THE final phase of long-running works to bring Cornwall’s railway signals into the 21st century is set to commence. 

It will mean disruption to services across Cornwall, as a scheme to overhaul life-expired Victorian-era semaphore signals are set to be replaced by a new multi-million pound digital signal system, fitted by Siemens. 

Between February 27 and March 3, no trains will run between St Austell and St Erth and Truro and Falmouth Docks. 

In the following week, much of the mainline across Cornwall will see no service, with no trains between Liskeard and St Erth from Monday, March 4 until Friday, March 8, on which days there will also be no service between Par and Newquay and Truro and Falmouth Docks. 

On the weekend of March 9 and March 10, there will be no service between Plymouth and St Erth, Liskeard and Looe, Par and Newquay and Truro and Falmouth Docks. Further disruption is expected on long-distance trains outside of Cornwall later in March. 

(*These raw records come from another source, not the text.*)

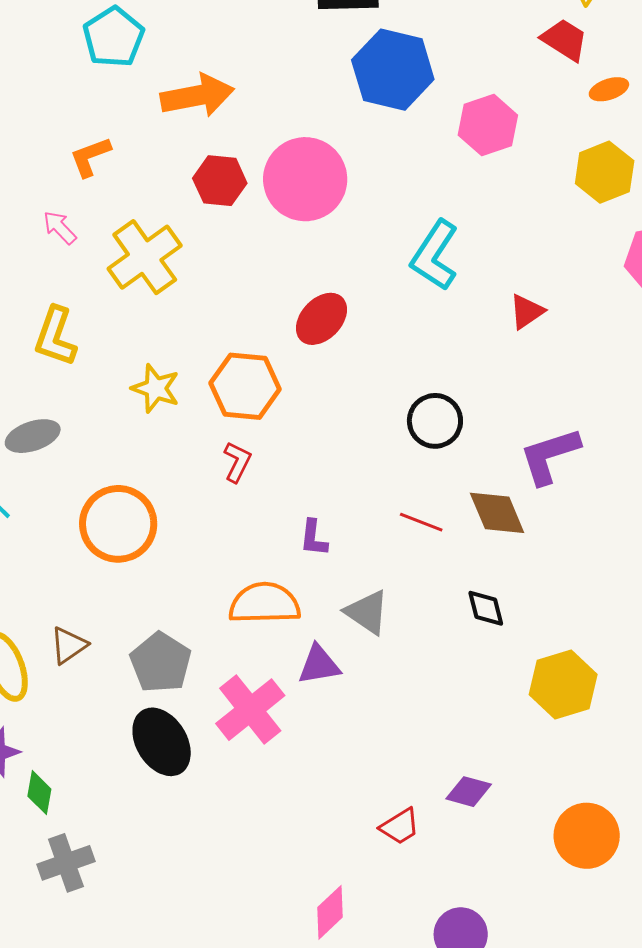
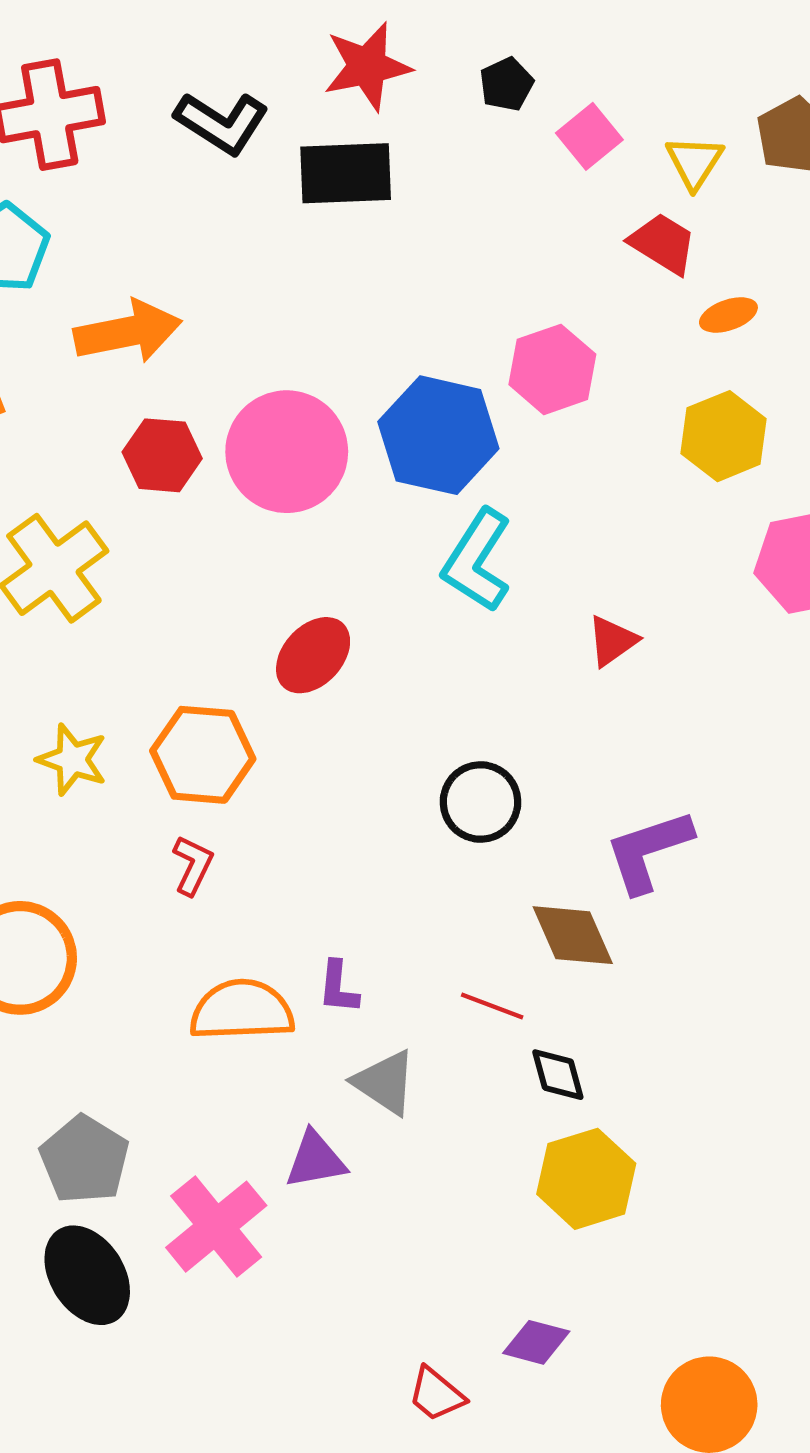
blue hexagon: (393, 70) -> (438, 435), moved
red line: (421, 522) -> (492, 1006), moved
purple L-shape: (314, 538) -> (338, 987), moved
orange semicircle: (264, 603) -> (242, 1010), moved
yellow hexagon: (563, 684) -> (586, 1179), moved
red trapezoid: (400, 826) -> (436, 1394), turned 72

A spokesperson for Great Western Railway said: “In Cornwall Network Rail is carrying out a multi-million pound programme to improve the signalling. This work will see the replacement of older-style signals and signalling equipment with brand-new, modern technology. Once complete, this will help to improve train service reliability and reduce delays incurred by signalling issues. In order for this work to be done, the Cornish Main Line will be temporarily closed in phases between Tuesday 27 February and Sunday 10 March 2024 with buses replacing trains on affected routes.”

Network Rail sponsor Paul Collyer said, “This is the final chapter of our programme to bring a new system of signals to the region. There is never a good time to close the railway but we need to do this so our teams can work round the clock as safely and efficiently as possible. We’d like to thank our passengers for their patience and urge them to check before they travel.